Provided material →
- - -
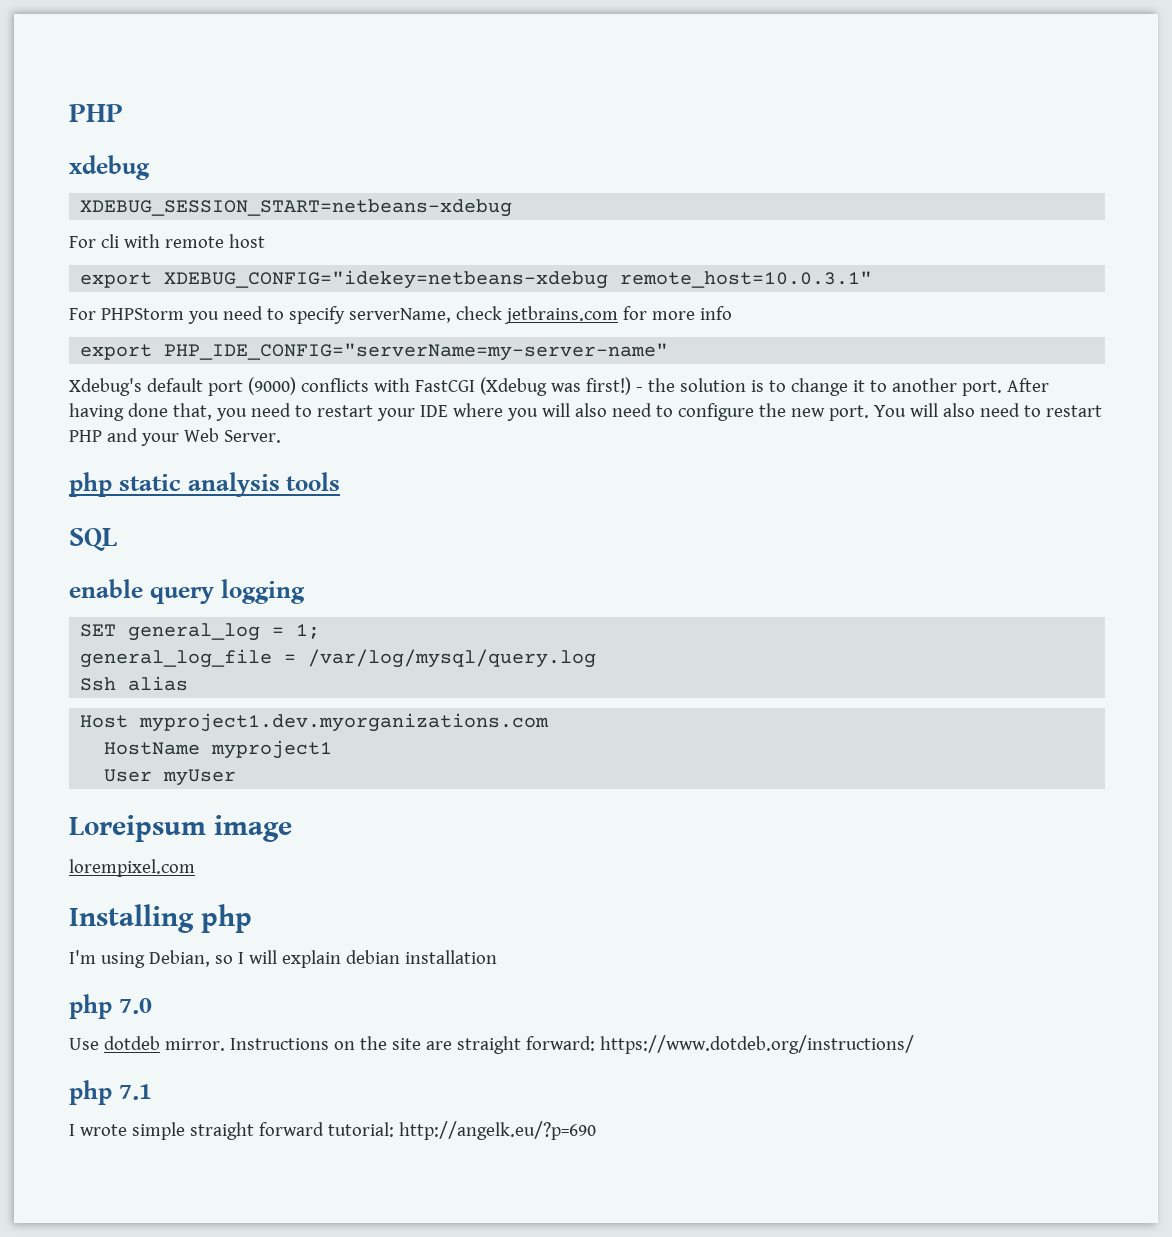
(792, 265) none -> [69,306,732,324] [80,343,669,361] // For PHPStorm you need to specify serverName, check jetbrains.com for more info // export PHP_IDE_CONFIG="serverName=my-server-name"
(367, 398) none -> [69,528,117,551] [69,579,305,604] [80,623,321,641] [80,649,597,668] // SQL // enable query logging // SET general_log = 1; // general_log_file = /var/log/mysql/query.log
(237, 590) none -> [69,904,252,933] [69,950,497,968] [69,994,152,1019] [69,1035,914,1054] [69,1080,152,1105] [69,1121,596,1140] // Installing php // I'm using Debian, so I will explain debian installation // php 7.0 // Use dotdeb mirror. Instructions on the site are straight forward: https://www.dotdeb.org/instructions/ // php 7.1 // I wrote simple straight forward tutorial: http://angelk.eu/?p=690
- - -
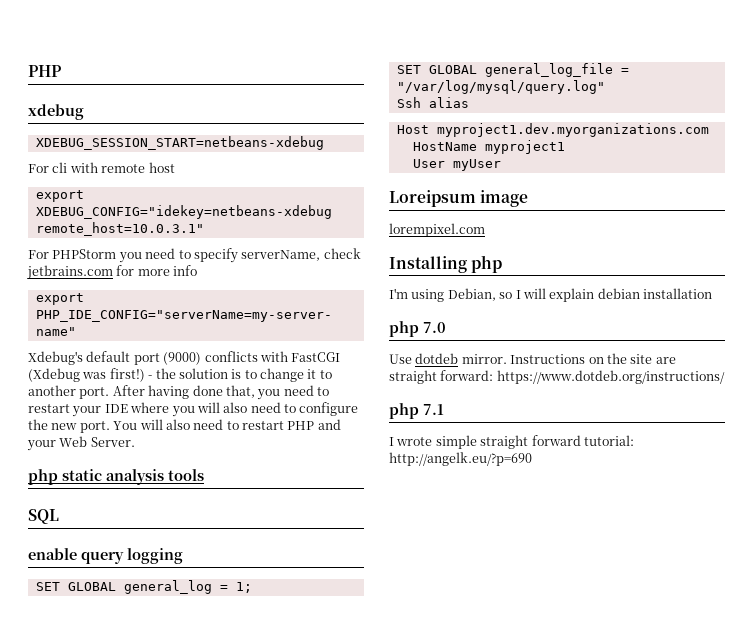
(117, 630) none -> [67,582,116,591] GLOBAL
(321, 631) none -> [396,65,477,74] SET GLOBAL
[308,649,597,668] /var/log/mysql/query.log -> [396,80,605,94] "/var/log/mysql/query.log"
- - -
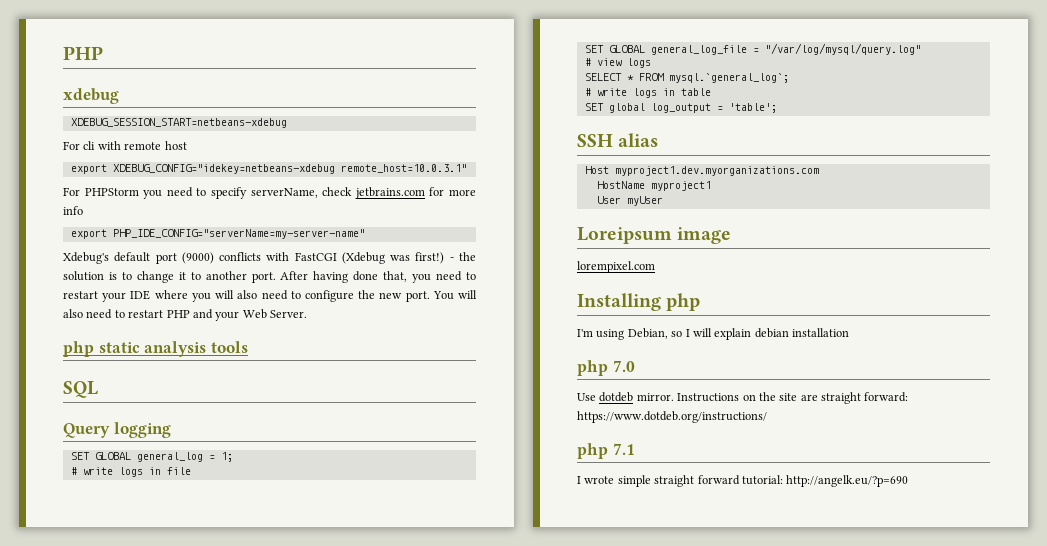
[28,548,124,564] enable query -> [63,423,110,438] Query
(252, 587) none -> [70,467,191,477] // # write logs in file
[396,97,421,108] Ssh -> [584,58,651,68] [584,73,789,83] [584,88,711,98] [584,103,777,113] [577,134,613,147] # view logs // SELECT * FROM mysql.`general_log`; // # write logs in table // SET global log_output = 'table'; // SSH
- - -
What this task involves → If a line of the data above contains "query", copy it out.

Your solution →
(367, 398) none -> [69,528,117,551] [69,579,305,604] [80,623,321,641] [80,649,597,668] // SQL // enable query logging // SET general_log = 1; // general_log_file = /var/log/mysql/query.log
[308,649,597,668] /var/log/mysql/query.log -> [396,80,605,94] "/var/log/mysql/query.log"
[28,548,124,564] enable query -> [63,423,110,438] Query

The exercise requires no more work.